[Problem description] Copy the lines below exactly, starting with the first and finishing with the one holding "right wrist: (879, 649)"; do not copy the pictures.

[Material for this task]
=== Section Start ===
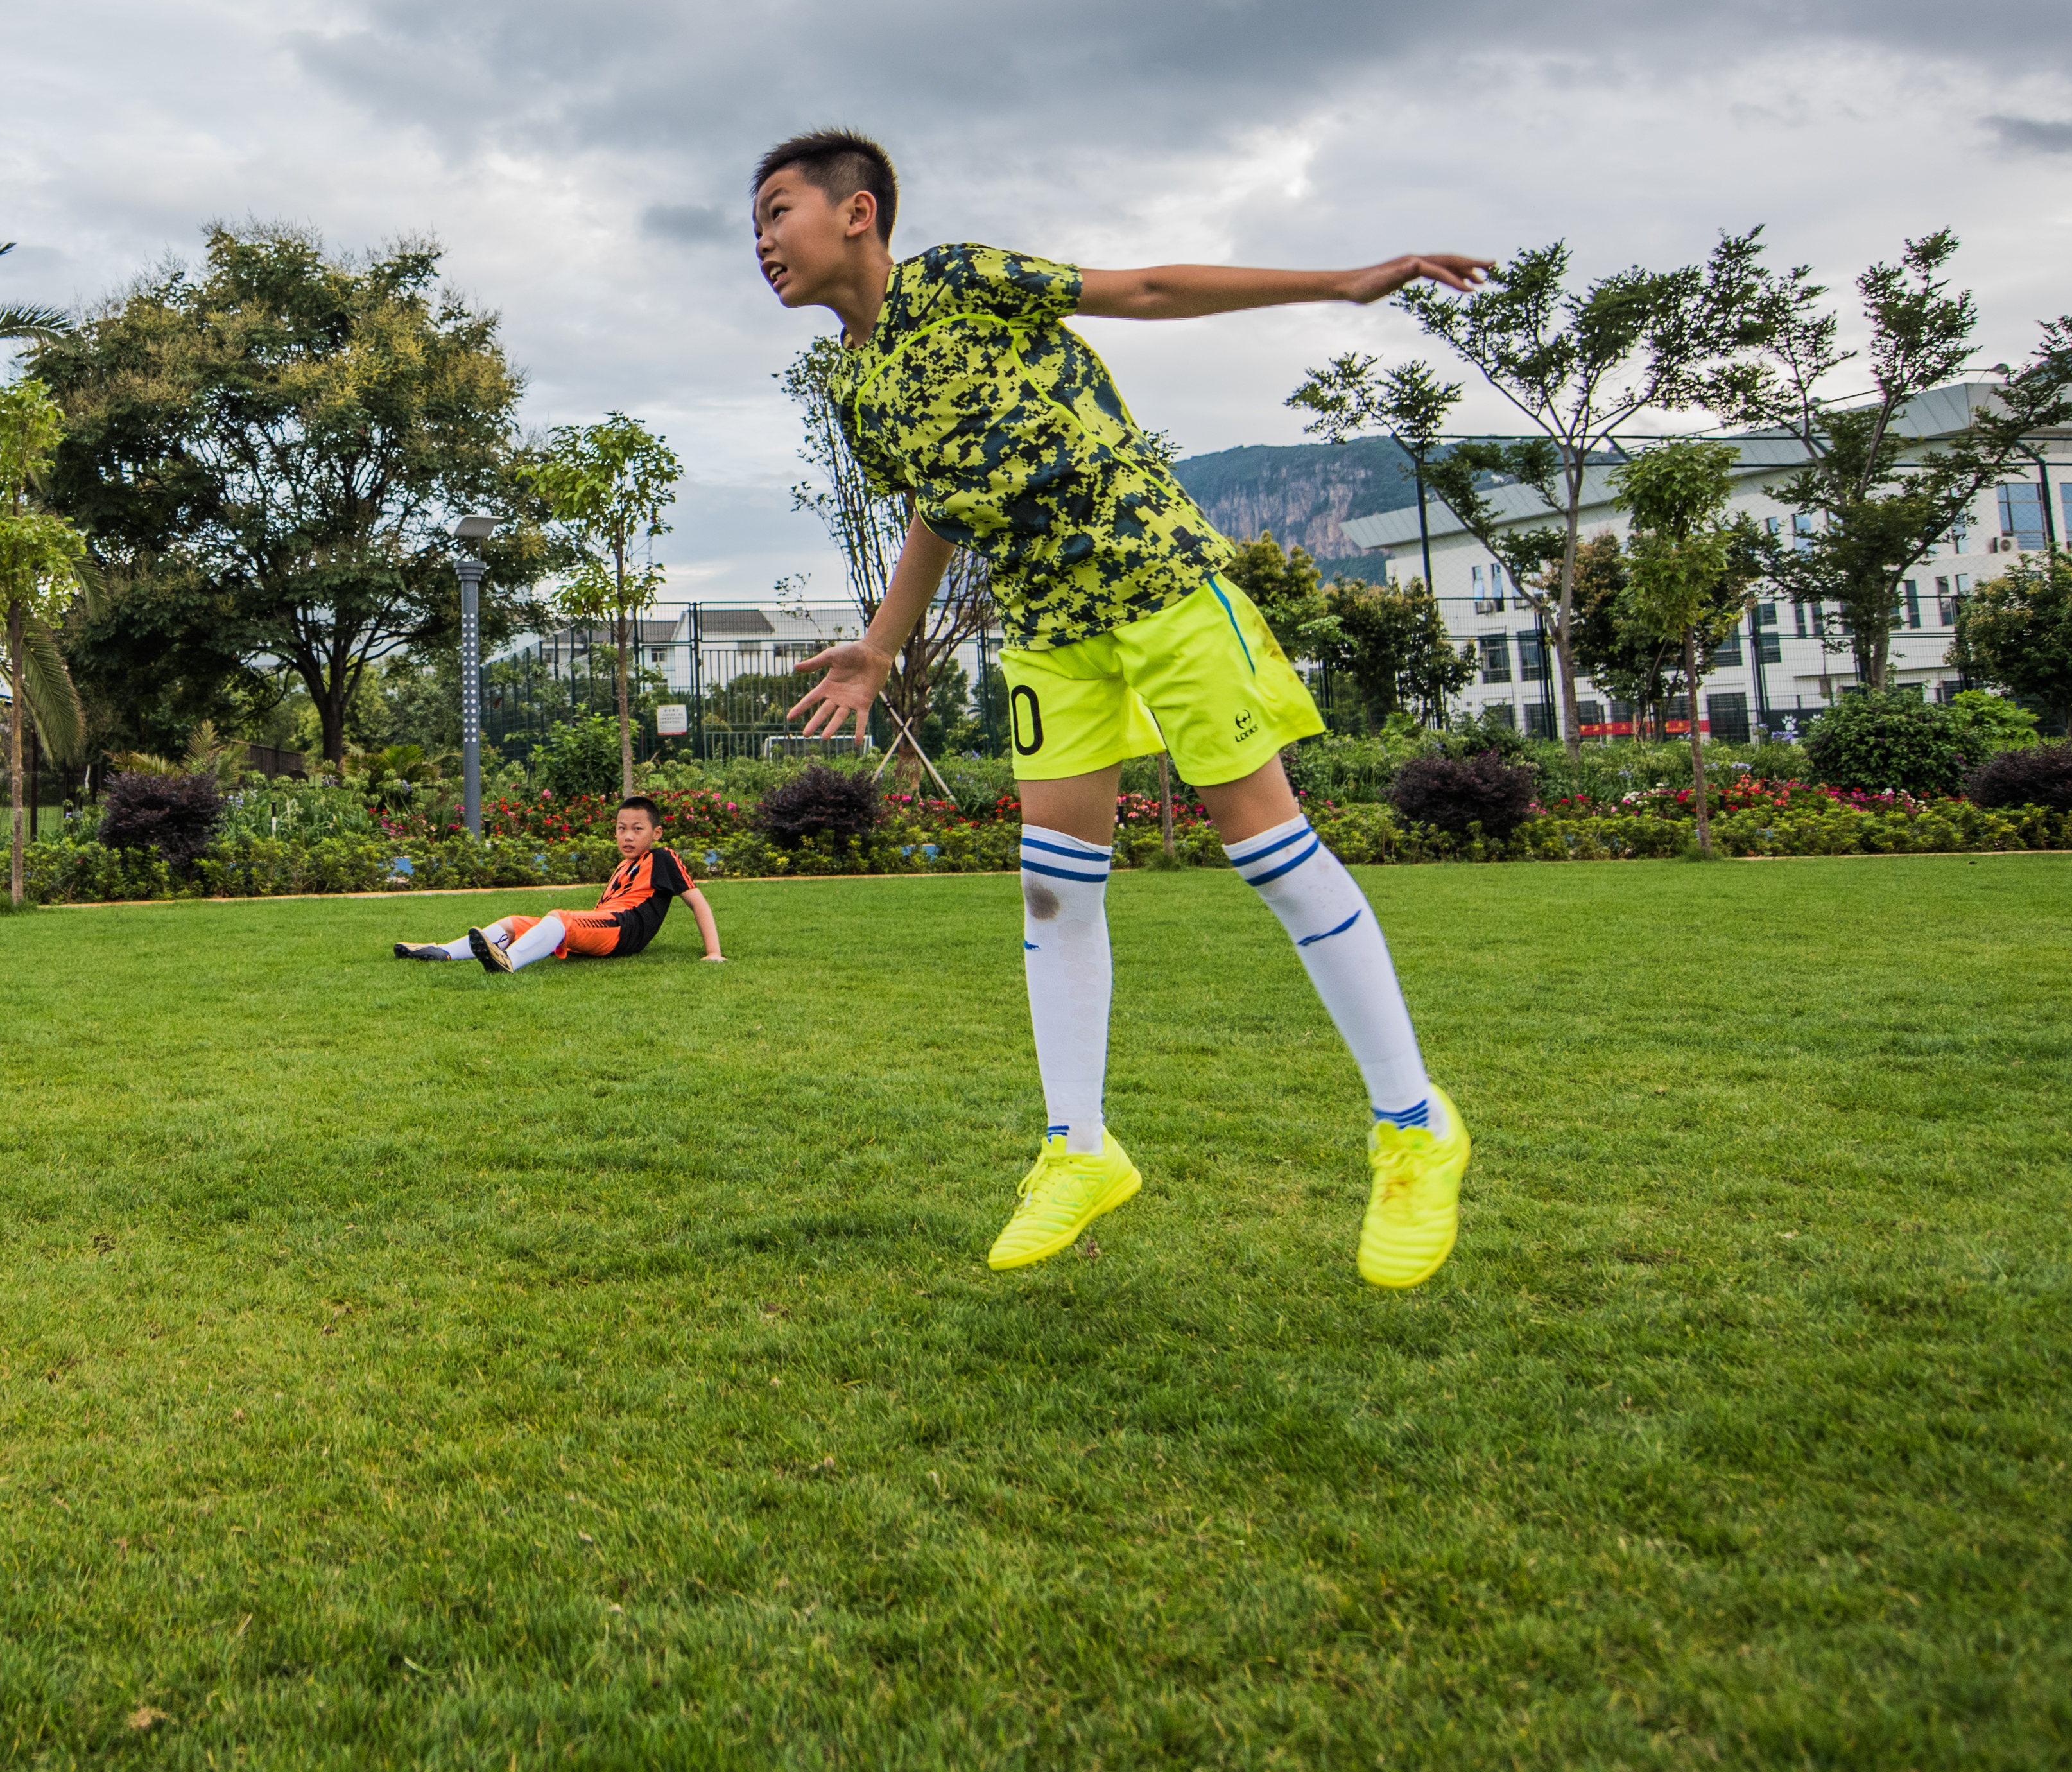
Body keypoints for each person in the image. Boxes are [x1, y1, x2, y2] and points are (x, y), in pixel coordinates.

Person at [750, 128, 1492, 1286]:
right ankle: (1079, 1149)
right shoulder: (850, 385)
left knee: (1269, 849)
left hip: (1157, 582)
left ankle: (1412, 1123)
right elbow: (942, 507)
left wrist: (1345, 280)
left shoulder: (953, 280)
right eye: (754, 225)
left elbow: (1142, 288)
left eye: (777, 211)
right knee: (1053, 887)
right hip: (1049, 631)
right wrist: (879, 649)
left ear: (858, 213)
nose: (762, 241)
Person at [395, 794, 723, 970]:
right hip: (606, 926)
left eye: (638, 829)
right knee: (516, 923)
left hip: (623, 931)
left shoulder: (662, 858)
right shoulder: (625, 864)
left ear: (656, 833)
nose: (628, 836)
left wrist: (714, 953)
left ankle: (510, 960)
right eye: (622, 828)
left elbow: (698, 902)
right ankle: (444, 952)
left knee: (558, 918)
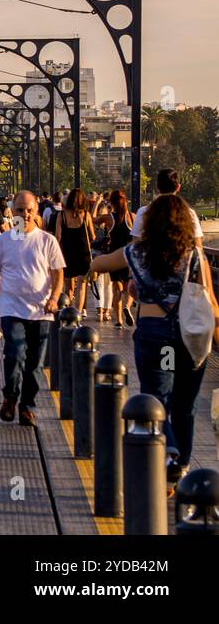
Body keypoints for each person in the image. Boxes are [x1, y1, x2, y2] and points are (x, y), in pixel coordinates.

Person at [92, 195, 219, 486]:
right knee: (185, 405)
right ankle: (182, 468)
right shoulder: (194, 255)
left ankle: (170, 452)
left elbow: (100, 264)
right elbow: (210, 300)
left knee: (157, 397)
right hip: (189, 337)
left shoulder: (136, 252)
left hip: (157, 336)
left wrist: (95, 264)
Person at [0, 190, 66, 427]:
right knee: (15, 354)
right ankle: (10, 396)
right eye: (20, 210)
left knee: (35, 366)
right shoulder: (2, 242)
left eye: (29, 210)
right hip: (11, 309)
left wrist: (54, 298)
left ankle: (27, 406)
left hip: (41, 312)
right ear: (12, 212)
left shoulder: (47, 241)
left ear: (36, 211)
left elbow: (58, 273)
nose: (25, 214)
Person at [94, 189, 135, 328]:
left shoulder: (109, 218)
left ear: (112, 202)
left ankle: (119, 321)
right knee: (128, 286)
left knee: (117, 289)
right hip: (128, 257)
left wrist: (97, 203)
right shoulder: (132, 217)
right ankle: (128, 307)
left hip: (114, 257)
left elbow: (94, 220)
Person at [132, 168, 204, 248]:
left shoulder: (143, 211)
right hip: (179, 258)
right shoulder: (189, 213)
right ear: (178, 187)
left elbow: (136, 242)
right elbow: (198, 246)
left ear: (158, 187)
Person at [54, 188, 95, 317]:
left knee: (68, 285)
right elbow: (92, 236)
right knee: (82, 285)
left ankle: (69, 311)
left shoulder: (61, 215)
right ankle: (78, 312)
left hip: (67, 253)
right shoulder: (86, 215)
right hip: (83, 254)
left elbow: (57, 237)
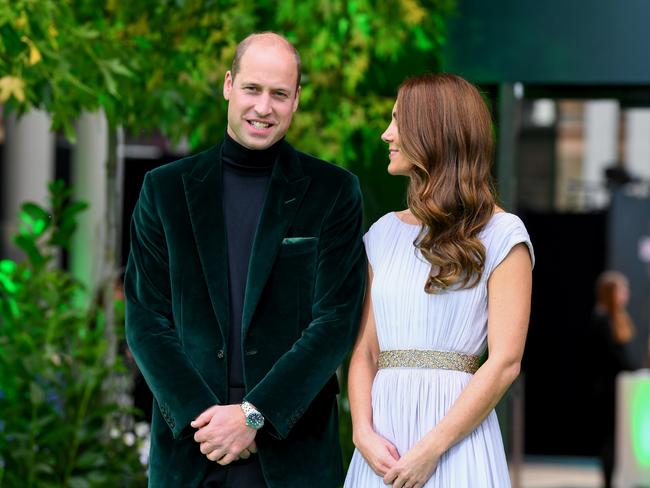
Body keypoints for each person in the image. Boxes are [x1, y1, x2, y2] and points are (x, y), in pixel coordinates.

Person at [124, 32, 366, 488]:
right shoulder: (165, 190)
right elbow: (146, 320)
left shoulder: (334, 191)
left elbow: (335, 322)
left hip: (294, 453)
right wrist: (209, 421)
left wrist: (255, 416)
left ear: (296, 100)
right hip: (192, 449)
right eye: (253, 89)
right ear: (229, 85)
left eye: (279, 94)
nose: (263, 107)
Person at [344, 73, 534, 488]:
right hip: (381, 448)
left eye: (398, 121)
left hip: (456, 445)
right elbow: (364, 351)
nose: (385, 134)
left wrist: (431, 449)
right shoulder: (381, 234)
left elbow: (504, 363)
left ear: (432, 130)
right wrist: (362, 432)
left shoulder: (503, 235)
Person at [589, 271, 636, 488]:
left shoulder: (615, 319)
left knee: (615, 438)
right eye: (622, 290)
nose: (626, 294)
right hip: (607, 391)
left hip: (615, 389)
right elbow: (616, 358)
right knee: (610, 438)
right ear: (611, 293)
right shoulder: (602, 319)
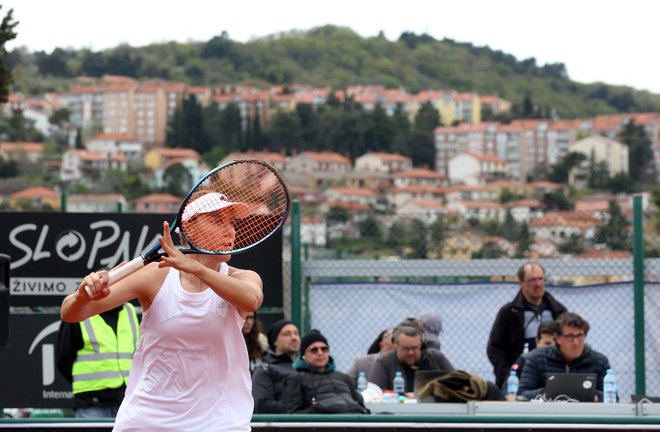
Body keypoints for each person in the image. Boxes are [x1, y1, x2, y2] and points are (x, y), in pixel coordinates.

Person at [59, 194, 263, 431]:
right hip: (148, 421)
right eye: (218, 221)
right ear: (189, 229)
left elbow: (252, 299)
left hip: (220, 423)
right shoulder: (155, 276)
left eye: (232, 223)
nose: (230, 231)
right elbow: (70, 313)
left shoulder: (243, 277)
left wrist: (197, 268)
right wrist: (83, 295)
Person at [487, 262, 568, 387]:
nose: (538, 284)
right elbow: (494, 349)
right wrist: (508, 375)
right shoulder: (509, 312)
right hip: (519, 378)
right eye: (532, 280)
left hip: (553, 378)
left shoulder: (558, 311)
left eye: (541, 279)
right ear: (520, 283)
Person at [56, 304, 139, 418]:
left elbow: (138, 355)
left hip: (126, 402)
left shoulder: (129, 310)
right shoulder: (78, 310)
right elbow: (63, 360)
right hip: (90, 403)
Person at [518, 312, 612, 401]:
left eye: (580, 336)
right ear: (558, 338)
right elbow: (521, 394)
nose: (576, 342)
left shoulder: (599, 361)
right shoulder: (537, 358)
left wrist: (593, 395)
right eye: (570, 337)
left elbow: (613, 397)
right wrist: (546, 393)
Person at [280, 329, 369, 414]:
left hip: (356, 421)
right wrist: (319, 409)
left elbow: (361, 405)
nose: (320, 353)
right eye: (314, 350)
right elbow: (292, 415)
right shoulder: (296, 378)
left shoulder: (343, 377)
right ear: (304, 355)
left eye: (324, 349)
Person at [367, 320, 454, 396]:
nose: (410, 352)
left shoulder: (436, 359)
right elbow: (373, 393)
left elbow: (458, 386)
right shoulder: (383, 362)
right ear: (395, 345)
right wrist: (403, 396)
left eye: (415, 348)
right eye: (405, 348)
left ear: (422, 345)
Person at [252, 319, 301, 413]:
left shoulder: (308, 367)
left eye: (296, 333)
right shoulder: (265, 370)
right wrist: (294, 410)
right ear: (274, 341)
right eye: (287, 334)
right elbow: (262, 405)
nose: (294, 337)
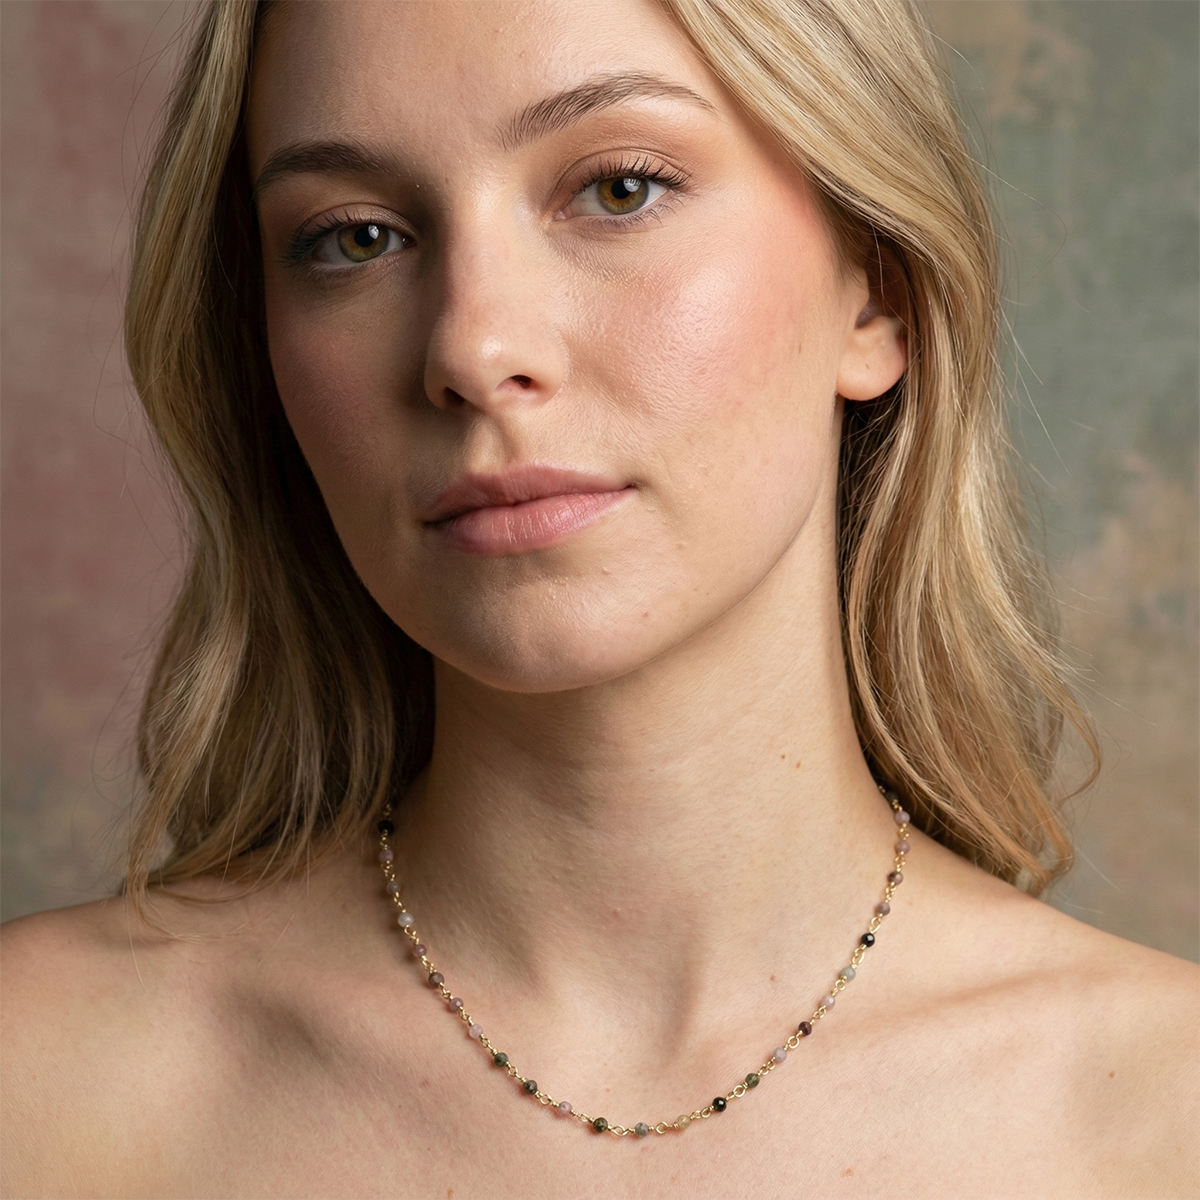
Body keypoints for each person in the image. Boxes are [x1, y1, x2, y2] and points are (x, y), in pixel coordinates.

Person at [1, 0, 1196, 1194]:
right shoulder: (42, 1081)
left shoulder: (1162, 1114)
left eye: (618, 188)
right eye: (355, 237)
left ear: (873, 294)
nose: (472, 346)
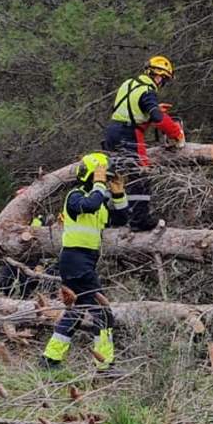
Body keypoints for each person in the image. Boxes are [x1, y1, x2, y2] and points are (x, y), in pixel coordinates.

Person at [41, 152, 128, 369]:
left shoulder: (98, 202)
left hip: (84, 261)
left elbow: (120, 219)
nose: (105, 180)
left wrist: (118, 194)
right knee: (103, 313)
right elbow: (88, 205)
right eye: (102, 175)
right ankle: (105, 366)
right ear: (92, 174)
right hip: (75, 260)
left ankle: (50, 358)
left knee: (77, 312)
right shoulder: (75, 196)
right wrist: (99, 184)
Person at [102, 54, 184, 232]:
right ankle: (140, 220)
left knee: (115, 178)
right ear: (159, 76)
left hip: (113, 131)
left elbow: (130, 111)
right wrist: (176, 133)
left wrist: (151, 110)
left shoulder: (129, 84)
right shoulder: (147, 91)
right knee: (141, 177)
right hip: (129, 134)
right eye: (164, 80)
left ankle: (112, 219)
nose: (162, 84)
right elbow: (158, 118)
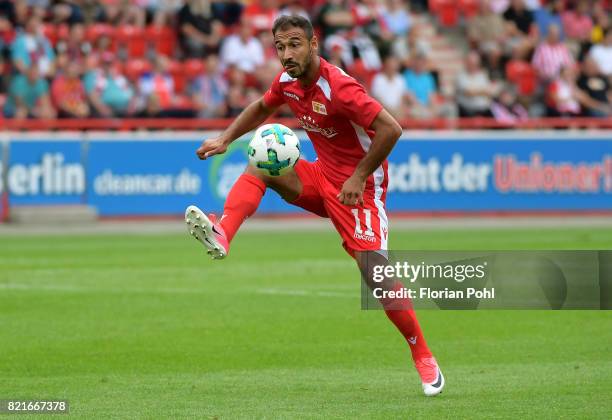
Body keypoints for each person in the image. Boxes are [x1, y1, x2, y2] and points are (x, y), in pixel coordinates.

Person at [185, 14, 445, 397]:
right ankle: (223, 232)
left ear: (313, 45)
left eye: (293, 44)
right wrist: (226, 138)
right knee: (263, 165)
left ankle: (422, 355)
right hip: (320, 176)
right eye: (279, 46)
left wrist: (358, 176)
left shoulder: (340, 87)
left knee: (376, 275)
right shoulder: (287, 82)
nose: (286, 54)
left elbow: (392, 128)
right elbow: (261, 106)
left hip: (360, 190)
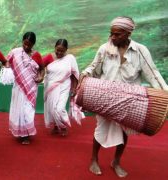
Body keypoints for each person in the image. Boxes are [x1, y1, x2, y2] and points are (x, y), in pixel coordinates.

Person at [80, 16, 168, 178]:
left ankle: (116, 161)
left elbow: (153, 73)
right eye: (111, 34)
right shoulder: (104, 49)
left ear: (128, 33)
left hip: (129, 100)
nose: (113, 37)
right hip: (105, 98)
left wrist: (165, 93)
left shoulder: (141, 50)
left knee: (124, 131)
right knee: (100, 129)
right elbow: (94, 68)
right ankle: (94, 159)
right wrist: (84, 75)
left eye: (117, 34)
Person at [7, 32, 45, 145]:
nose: (27, 46)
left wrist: (41, 77)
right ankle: (20, 133)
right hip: (18, 86)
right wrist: (7, 69)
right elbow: (6, 62)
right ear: (22, 41)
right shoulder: (15, 52)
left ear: (33, 44)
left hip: (31, 87)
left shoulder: (36, 55)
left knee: (28, 111)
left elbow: (42, 69)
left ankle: (26, 134)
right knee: (19, 109)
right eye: (25, 43)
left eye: (30, 44)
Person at [43, 39, 84, 136]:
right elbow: (39, 66)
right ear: (55, 48)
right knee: (52, 109)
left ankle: (63, 126)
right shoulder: (49, 57)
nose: (59, 52)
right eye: (57, 50)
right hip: (50, 87)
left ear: (66, 50)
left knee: (59, 108)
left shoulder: (70, 58)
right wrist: (40, 75)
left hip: (64, 86)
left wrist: (74, 89)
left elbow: (74, 75)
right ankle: (57, 127)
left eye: (62, 51)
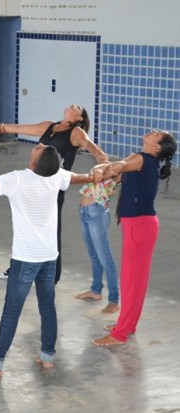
=== Section End ===
[Exercise response]
Body keypoints for each person in the image. Boxes are [x1, y1, x2, y2] and points are (x, y), in pixel coordinates.

Person at [750, 128, 1492, 1286]:
right ankle: (1079, 1149)
right shoulder: (850, 385)
left knee: (1269, 849)
left hip: (1157, 582)
left ankle: (1412, 1123)
right elbow: (942, 507)
left wrist: (1345, 280)
left shoulder: (953, 280)
right eye: (754, 225)
left elbow: (1142, 288)
left eye: (777, 211)
right knee: (1053, 887)
right hip: (1049, 631)
right wrist: (879, 649)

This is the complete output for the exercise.